Bill Kristol goes off the deep end
In an astonishing statement, the editor at large of the Weekly Standard told an audience at the American Enterprise Institute Tuesday that the white working class in the U.S. has become "lazy, decadent," and "spoiled." Then he dug deeper by telling leading social researcher Charles Murray: "Look, to be totally honest, if things are so bad as you say with the white working class, don't you want to get new Americans in?"
Coming from him – who is by all accounts a very decent, civilized man – it has the redolence of the icy commissars of early 20th-century communism – whose logic was mockingly described by German far-left intellectual Bertolt Brecht in his poem "The Solution" as follows:
Would it not be easier
In that case for the government
To dissolve the people
And elect another?
This is about par for intellectuals the world over. The famed longshoreman-philosopher Eric Hoffer noted that intellectuals had the same characteristics no matter what their professed ideology, in that they always sought to remodel human nature.
Kristol is not the only one who wants to import a new people. Commissars always spoke of creating a New Soviet Man when Russia's peasants wouldn't do what they wanted, and National Review's Kevin Williamson found himself in hot water this year by dismissing white working-class voters as just a bunch of meth heads addicted to welfare with no interest in self-improvement. Their distressed rust-belt towns, he said, deserved to wither away.
It was even echoed by 2012 presidential candidate Mitt Romney, who dismissed 47% of the American public as addicted to public benefits and impossible to help, a statement that arguably cost him the 2012 election. Like Kristol, he made his remarks behind closed doors and hoped he wasn't being recorded.

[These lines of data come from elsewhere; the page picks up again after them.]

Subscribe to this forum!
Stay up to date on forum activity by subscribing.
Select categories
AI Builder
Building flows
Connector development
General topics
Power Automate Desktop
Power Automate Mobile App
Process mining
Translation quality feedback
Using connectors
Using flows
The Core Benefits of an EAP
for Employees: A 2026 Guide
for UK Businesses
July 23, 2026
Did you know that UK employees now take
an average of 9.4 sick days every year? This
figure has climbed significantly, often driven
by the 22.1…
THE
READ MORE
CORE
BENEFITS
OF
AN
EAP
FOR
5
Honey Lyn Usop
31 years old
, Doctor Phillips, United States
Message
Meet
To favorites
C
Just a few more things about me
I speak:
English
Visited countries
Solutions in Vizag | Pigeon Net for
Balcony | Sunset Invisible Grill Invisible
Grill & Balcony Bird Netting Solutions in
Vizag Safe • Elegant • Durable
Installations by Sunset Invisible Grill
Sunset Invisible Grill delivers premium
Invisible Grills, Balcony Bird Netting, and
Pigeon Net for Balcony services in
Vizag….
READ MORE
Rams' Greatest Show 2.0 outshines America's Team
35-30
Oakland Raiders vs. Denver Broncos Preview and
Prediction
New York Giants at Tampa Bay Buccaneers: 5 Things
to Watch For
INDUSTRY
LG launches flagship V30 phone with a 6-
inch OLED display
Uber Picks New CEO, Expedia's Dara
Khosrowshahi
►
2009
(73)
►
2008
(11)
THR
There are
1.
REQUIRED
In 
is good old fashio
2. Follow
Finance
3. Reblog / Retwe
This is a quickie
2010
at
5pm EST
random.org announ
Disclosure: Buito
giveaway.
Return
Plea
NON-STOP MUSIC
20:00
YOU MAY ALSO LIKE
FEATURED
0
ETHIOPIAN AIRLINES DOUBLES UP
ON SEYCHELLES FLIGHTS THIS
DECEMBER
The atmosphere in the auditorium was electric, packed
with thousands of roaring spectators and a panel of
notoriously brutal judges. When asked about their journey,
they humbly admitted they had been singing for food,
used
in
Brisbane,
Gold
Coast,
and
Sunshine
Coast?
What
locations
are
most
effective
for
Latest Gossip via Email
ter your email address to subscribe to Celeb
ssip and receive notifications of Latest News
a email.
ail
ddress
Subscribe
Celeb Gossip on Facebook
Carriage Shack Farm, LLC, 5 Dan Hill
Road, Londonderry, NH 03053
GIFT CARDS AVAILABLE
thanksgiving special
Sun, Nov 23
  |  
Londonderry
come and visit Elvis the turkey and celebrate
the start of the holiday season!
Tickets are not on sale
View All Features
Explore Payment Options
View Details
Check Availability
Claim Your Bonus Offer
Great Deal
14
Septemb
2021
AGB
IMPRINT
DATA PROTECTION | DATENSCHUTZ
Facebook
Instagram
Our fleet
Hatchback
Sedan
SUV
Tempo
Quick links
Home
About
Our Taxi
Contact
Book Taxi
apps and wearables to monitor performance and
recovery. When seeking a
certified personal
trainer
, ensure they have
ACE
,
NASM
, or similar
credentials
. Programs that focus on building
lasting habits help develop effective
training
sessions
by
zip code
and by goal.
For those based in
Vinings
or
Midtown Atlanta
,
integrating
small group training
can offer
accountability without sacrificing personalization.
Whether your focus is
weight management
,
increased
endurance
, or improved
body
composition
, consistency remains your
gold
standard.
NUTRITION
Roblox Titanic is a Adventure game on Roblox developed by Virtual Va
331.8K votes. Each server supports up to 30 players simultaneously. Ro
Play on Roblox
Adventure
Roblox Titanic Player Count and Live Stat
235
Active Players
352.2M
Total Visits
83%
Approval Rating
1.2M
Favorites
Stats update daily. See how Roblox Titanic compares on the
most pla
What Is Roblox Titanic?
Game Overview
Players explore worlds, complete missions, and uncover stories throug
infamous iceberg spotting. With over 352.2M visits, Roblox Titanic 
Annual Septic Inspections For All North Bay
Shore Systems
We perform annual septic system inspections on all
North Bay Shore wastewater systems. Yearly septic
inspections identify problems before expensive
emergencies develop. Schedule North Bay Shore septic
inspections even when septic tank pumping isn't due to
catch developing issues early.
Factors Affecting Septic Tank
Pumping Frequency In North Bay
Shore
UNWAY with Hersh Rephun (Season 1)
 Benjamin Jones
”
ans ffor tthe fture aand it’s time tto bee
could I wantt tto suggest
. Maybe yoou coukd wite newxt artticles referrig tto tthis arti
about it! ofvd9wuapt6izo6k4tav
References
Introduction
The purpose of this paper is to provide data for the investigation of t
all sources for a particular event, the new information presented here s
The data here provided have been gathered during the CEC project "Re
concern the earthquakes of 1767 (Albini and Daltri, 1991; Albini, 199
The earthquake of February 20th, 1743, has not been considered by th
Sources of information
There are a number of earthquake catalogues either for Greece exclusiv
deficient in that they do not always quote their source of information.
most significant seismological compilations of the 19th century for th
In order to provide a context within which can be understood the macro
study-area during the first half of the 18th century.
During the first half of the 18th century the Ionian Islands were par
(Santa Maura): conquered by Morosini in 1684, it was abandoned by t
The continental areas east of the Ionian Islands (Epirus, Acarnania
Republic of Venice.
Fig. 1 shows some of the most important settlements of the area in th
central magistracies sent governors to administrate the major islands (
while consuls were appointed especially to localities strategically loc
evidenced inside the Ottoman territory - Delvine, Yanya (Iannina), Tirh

What is it with these guys? I had the same attitude myself on the issue of free trade, astonished that Donald Trump could win votes by calling for protectionism. I had argued as an editorial writer for more than a decade on the virtue of free trade, certain of my facts, yet baffled that the arguments never got much popular traction, and in some instances, I was dismissive of trade opponents as leftist losers looking for privileges. The reality of Trump's victory told me that something different is going on, some dynamic that wasn't entirely clear to me. It wasn't just workers looking to stay lazy and uncompetitive in their industries. The election showed that the old assumptions were wrong and trade proponents would have to go over and deconstruct all of the assumptions on trade in order to understand what workers were responding to. It would actually be an adventure.
The fact of the matter is, if you believe in representative democracy, then the voters are ultimately never wrong. They may temporarily get the government they deserve at times, but their decisions are the collective result of millions of people's experiences, the same as free markets are. We already know that central planning fails miserably in economic matters, as Austrian School economist Friedrich Hayek has explained, for the simple reason that central planners do not have as much information as millions of decision-making consumers. It also fails miserably in political matters. The more we open our minds to what we don't understand about voting behavior, the less frustrated we are going to be.
And more to the point, the more likely to win elections.
On Twitter, Dan Riehl expressed it best:
Shorter Bill Kristol: I hate the white working class that elected Donald Trump. Good luck with that mentality GOP.
Kristol is someone whose intellectual contributions and passionate voice are valued. He should snap out of his rigid dismissal of voters and try to find out what's really going on.